The storm moved through the northwestern Bahamas on August 24-25, and then turned westward toward southern Florida.

Katrina became a hurricane just before making landfall near the Miami-Dade/Broward county line during the evening of August 25. The hurricane moved southwestward across southern Florida into the eastern Gulf of Mexico on August 26.

Katrina then strengthened significantly, reaching Category 5 intensity on August 28. Later that day, maximum sustained winds reached 175 mph with an aircraft-measured central pressure of 902 mb while centered about 195 miles southeast of the mouth of the Mississippi River.

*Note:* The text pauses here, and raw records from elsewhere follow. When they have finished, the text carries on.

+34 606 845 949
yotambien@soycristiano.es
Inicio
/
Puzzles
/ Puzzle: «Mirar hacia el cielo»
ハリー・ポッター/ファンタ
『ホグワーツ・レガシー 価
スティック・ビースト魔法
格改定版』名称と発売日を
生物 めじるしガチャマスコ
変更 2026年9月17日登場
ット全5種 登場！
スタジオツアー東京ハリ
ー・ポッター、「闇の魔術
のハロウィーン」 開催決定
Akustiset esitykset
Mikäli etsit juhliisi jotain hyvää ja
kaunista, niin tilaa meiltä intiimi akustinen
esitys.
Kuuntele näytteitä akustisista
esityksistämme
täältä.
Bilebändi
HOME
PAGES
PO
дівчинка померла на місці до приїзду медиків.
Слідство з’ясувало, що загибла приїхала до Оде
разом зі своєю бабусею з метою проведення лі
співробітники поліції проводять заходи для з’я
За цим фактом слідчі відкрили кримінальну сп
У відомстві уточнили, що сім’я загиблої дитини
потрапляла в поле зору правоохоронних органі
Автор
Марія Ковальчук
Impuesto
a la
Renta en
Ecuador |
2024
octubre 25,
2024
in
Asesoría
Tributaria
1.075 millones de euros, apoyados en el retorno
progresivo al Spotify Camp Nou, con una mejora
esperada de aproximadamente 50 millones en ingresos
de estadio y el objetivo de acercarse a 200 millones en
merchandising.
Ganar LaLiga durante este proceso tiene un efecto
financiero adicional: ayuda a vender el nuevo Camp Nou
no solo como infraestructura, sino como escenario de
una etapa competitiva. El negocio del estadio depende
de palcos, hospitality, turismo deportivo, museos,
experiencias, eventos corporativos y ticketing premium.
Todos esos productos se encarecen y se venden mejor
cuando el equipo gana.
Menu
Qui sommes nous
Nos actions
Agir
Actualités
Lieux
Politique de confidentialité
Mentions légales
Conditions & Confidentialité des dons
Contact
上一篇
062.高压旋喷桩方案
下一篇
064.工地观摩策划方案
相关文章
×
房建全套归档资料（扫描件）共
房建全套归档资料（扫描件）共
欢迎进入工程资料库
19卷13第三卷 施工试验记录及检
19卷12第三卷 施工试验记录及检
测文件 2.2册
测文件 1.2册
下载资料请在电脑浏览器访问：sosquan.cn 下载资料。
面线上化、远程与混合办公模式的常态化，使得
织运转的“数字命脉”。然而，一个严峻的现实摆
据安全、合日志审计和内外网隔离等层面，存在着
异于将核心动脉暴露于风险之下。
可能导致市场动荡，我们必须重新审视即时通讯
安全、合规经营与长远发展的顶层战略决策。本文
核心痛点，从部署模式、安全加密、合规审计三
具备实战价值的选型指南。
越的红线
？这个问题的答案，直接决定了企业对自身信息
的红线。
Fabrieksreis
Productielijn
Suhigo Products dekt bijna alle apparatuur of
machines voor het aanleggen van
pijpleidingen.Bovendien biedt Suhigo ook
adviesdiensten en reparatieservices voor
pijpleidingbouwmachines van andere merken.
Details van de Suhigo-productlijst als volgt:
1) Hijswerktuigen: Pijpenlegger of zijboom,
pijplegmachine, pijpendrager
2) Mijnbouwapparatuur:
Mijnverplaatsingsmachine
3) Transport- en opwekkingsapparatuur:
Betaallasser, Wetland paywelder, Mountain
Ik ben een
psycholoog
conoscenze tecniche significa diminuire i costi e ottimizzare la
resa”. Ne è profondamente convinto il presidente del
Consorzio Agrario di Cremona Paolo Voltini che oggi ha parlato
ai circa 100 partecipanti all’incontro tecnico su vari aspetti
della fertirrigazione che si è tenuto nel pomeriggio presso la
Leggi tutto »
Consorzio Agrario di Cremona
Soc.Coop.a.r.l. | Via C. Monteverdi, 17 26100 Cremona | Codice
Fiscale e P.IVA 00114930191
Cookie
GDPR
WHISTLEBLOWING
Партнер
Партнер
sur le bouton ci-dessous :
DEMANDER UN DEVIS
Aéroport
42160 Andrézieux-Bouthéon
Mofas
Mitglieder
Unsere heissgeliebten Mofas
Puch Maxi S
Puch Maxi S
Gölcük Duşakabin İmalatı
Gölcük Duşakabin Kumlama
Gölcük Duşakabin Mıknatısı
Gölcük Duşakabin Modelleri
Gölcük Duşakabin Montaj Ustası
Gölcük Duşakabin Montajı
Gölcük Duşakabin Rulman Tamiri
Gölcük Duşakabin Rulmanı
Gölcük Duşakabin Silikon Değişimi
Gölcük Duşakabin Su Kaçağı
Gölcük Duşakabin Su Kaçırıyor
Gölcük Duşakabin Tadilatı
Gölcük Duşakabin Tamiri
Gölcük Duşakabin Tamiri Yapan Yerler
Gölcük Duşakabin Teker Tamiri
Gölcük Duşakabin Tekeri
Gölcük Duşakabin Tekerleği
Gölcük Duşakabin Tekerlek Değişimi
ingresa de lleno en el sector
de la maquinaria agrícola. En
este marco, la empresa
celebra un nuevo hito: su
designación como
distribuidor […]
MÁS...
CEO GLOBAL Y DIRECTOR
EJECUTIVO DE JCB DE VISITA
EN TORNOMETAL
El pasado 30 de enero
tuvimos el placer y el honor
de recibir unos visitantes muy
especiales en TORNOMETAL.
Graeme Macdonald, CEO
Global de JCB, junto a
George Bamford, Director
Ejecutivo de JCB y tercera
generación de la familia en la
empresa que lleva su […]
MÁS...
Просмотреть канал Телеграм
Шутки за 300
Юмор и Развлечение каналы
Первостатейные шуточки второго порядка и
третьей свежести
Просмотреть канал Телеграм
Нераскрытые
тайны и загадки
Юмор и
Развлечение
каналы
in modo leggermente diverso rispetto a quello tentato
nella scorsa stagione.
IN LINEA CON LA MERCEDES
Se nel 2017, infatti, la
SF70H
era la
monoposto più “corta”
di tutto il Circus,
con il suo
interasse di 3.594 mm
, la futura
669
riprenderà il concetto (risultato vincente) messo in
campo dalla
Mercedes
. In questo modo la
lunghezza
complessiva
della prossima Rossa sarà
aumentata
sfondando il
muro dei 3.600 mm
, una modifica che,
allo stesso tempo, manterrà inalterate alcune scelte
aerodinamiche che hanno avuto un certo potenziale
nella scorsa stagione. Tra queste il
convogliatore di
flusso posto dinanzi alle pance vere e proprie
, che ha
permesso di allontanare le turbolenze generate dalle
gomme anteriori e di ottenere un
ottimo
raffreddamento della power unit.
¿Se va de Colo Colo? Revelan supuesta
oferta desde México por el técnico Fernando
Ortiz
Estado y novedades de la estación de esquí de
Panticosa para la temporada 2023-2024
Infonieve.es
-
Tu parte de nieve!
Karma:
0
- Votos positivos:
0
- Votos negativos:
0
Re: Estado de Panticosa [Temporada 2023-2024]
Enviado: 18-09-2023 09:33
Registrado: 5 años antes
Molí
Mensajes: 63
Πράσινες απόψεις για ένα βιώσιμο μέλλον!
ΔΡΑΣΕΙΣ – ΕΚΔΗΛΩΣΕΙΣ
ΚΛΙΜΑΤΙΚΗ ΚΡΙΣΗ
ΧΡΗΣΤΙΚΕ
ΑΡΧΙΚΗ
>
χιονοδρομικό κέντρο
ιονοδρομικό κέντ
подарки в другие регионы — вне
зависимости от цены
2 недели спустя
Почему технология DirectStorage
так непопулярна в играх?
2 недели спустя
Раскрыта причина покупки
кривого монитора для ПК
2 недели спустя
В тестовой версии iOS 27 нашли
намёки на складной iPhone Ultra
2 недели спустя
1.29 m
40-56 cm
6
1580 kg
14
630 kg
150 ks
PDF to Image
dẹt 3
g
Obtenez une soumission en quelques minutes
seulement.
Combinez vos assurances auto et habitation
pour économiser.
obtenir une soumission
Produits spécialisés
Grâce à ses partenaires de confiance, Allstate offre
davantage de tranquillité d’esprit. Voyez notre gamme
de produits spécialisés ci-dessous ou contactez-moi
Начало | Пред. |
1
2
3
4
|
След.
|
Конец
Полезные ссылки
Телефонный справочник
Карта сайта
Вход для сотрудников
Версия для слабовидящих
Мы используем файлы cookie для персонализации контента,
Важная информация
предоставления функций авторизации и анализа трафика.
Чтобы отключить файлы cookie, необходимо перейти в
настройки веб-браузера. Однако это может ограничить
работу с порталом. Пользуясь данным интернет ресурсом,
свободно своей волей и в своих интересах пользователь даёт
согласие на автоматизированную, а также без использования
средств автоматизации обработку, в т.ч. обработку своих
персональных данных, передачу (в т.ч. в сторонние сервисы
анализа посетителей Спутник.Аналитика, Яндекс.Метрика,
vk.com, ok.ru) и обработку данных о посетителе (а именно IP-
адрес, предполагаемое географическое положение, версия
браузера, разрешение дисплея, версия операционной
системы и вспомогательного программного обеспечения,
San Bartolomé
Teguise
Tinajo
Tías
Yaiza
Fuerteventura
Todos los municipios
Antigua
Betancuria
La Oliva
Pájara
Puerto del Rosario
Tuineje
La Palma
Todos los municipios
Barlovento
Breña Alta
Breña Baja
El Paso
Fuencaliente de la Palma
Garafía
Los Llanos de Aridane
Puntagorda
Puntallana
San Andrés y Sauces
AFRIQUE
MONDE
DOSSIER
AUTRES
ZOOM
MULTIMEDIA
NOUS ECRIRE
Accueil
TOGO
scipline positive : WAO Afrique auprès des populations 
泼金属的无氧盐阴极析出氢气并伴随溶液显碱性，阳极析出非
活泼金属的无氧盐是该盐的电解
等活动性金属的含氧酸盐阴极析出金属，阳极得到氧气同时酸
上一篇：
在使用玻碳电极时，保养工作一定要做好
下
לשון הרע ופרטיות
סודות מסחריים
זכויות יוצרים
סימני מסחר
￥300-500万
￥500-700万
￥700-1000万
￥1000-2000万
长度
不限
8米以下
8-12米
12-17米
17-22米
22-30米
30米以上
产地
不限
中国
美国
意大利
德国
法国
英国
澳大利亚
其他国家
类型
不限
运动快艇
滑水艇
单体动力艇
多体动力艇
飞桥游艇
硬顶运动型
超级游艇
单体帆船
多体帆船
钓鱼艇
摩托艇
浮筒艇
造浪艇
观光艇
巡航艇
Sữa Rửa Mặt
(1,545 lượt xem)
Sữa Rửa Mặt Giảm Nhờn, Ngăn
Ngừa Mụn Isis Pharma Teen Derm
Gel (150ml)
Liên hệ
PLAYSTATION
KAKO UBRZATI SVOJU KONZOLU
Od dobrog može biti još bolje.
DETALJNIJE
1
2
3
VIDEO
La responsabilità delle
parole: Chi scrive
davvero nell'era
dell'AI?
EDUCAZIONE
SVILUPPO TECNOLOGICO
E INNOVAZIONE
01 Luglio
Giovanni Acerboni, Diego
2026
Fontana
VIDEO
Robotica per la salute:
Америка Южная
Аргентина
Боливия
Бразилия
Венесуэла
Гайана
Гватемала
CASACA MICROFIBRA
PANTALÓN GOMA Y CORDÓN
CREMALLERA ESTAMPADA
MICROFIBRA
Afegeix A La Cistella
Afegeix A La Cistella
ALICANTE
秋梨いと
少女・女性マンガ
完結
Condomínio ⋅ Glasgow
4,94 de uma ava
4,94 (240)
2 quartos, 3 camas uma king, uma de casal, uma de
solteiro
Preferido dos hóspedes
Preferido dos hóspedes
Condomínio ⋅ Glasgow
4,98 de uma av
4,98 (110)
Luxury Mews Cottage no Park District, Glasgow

Katrina turned to the northwest and then north, with the center making landfall near Buras, Louisiana at 1110 UTC August 29 with maximum winds estimated at 125 mph, a Category 3.

Katrina brought hurricane conditions to southeastern Louisiana, southern Mississippi, and southwestern Alabama.

Storm surge flooding of 25 to 28 feet above normal tide level occurred along portions of the Mississippi coast, with storm surge flooding of 10 to 20 feet above normal tide levels along the southeastern Louisiana coast. Hurricane conditions also occurred over southern Florida and the Dry Tortugas.

The National Hurricane Center reported sustained winds of 69 mph at 0115 UTC August 26 with a gust to 87 mph. Katrina caused 10 to 14 inches of rain over southern Florida, and 8 to 12 inches of rain along its track inland from the northern Gulf coast. Thirty-three tornadoes were reported from the storm.

Hurricane Katrina is responsible for approximately 1,200 reported deaths, including about 1000 in Louisiana and 200 in Mississippi. Seven additional deaths occurred in southern Florida.

Katrina caused catastrophic damage in southeastern Louisiana and southern Mississippi. Storm surge along the Mississippi coast caused total destruction of many structures, with the surge damage extending several miles inland.

Similar damage occurred in portions of southeastern Louisiana southeast of New Orleans. The surge overtopped and breached levees in the New Orleans metropolitan area, resulting in the inundation of much of the city and its eastern suburbs. The hurricane also caused wind and water damage in Miami-Dade and Broward counties.